#### [TEXT SHOWN]

-.-.-

For the initial data push to postgres, the generated schemas under migrator/migrations/frozenschema/v73 were used. The auto-generation scripts are removed so the schemas are frozen after 3.73.

In 3.74, snapshots of the schemas are taken with an on-demand basis.

Starting from release 4.0, we recommend to keep frozen schemas inside a new migration:

  • If the migration does not change the schema but need to access the data of a table, it needs to freeze its schema in the migration.
  • If the migration changes the schema of a table, it may need to freeze two versions of its schema before and after the schema change.

If your new migration need to change the Postgres schema, use the following statement to apply frozen schema in a migration.

pgutils.CreateTableFromModel(context.Background(), gormDB, frozenSchema.CreateTableCollectionsStmt)

Access data

Migration can access the legacy and Postgres databases but it does not have access to the central datastores. In migrator, there are a multiple ways to access data.

  1. Raw SQL commands

    Raw SQL commands are always available to databases and it has good isolation from current release. It is used frequently in migrations before Postgres. Migrations with raw SQL command needs less maintenance but it may not be convenient and it could be error-prone. We try to provide more convenient way to read and update the data.

  2. Gorm

    Use Gorm to read small amount data. Gorm is light-weighted and comprehensive ORM allowing accessing databases in an object oriented way. You may have partial data access by trimming the gorm model. Check the details how to use Gorm.

    For example, to get all the image id and operating system from the image table, a Gorm model is needed first. As not all data is needed, a trimmed model can be used. All Gorm models can be read from pkg/postgres/schema, copied and trimmed.

    type imageIDAndOperatingSystem struct {
        ID                  string `gorm:"column:id;type:varchar;primaryKey"`
        ScanOperatingSystem string `gorm:"column:scan_operatingsystem;type:varchar"`
    }

    The trimmed Gorm model can be used to read from database.

    imageTable := gormDB.Table(pkgSchema.ImagesSchema.Table).Model(pkgSchema.CreateTableImagesStmt.GormModel)
    var imageCount int64
    if err := imageTable.Count(&imageCount).Error; err != nil {
        return err
    }
    imageBuf := make([]imageIDAndOs, 0, imageBatchSize)
    imageToOsMap := make(map[string]string, imageCount)
    result := imageTable.FindInBatches(&imageBuf, imageBatchSize, func(_ *gorm.DB, batch int) error {
        for _, sub := range imageBuf {
          imageToOsMap[sub.ID] = sub.ScanOperatingSystem
        }
        return nil
    })

    Most protobuf object fields are wrapped in the serialized field in Postgres tables. The fields from the Gorm model need to be deserialized/serialized to read/update the objects. In case a field has to be updated, the protobuf object has to be serialized. To address this issue, a tool is provided to convert a protobuf object to/from a Gorm model.

-.-.-

(Stored data)
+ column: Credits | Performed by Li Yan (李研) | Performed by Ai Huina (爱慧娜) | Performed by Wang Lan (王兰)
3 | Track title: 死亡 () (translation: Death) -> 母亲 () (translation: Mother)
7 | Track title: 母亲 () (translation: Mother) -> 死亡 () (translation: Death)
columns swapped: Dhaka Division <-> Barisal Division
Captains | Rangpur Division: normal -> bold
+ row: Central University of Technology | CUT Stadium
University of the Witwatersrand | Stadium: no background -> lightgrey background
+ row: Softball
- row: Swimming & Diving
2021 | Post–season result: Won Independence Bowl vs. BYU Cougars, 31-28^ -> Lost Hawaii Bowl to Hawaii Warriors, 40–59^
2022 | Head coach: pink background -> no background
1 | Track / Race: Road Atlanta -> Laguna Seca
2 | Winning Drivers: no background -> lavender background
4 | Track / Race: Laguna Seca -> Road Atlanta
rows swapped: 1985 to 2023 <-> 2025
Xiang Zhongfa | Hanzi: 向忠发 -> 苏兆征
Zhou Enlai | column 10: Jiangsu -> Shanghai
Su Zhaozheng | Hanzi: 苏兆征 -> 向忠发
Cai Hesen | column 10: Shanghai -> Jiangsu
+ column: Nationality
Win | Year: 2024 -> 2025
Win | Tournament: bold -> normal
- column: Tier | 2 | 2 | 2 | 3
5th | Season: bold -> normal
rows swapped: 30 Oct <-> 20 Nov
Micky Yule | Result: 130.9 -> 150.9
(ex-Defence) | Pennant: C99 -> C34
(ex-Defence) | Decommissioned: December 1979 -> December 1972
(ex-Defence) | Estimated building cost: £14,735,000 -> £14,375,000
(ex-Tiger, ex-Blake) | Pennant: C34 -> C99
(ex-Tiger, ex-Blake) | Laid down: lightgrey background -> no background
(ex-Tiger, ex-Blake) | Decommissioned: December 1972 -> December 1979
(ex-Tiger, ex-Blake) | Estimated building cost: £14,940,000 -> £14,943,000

-.-.-

#### [TO BE DONE]
Resume the text on database migrations and data access, picking up right after its final sentence.

#### [EXERCISE RESPONSE]
    type ClusterHealthStatuses struct {
        Id         string    `gorm:"column:id;type:varchar;primaryKey"`
        Serialized []byte    `gorm:"column:serialized;type:bytea"`
    }
  3. Duplicate the Postgres Store This method is used in version 73 and 74 to migrate all tables from RocksDB to Postgres. In addition to frozen schema, the store to access the data are also frozen for migration. The migrations with this method are closely associated with current release eg. search/delete with schema and the prototypes of the objects. This method is NOT recommended for 4.0 and beyond.

Conversion tool

All tables in central store protobuf objects in serialized form. The serialized column needs to be updated with the other columns.

Doing the conversion for each migration is cumbersome and not convenient. A tool exists to generate the conversion functions. The conversion functions can be generated and then tailored to be used in the migrations.

The following shows an example of the conversion functions.

The tool is pg-schema-migration-helper, it can be used as follows.

pg-schema-migration-helper --type=storage.VulnerabilityRequest --search-category VULN_REQUEST

pg-schema-migration-helper uses the same elements as pg-table-bindings-wrapper (the code generator for the postgres stores in central). These elements are the protobuf types and search-categories. It uses these elements to generate the schema and conversion functions.

More examples with test protobuf objects are available in migrator/migrations/postgreshelper/schema

func convertVulnerabilityRequestFromProto(obj *storage.VulnerabilityRequest) (*schema.VulnerabilityRequests, error) {
        serialized, err := obj.Marshal()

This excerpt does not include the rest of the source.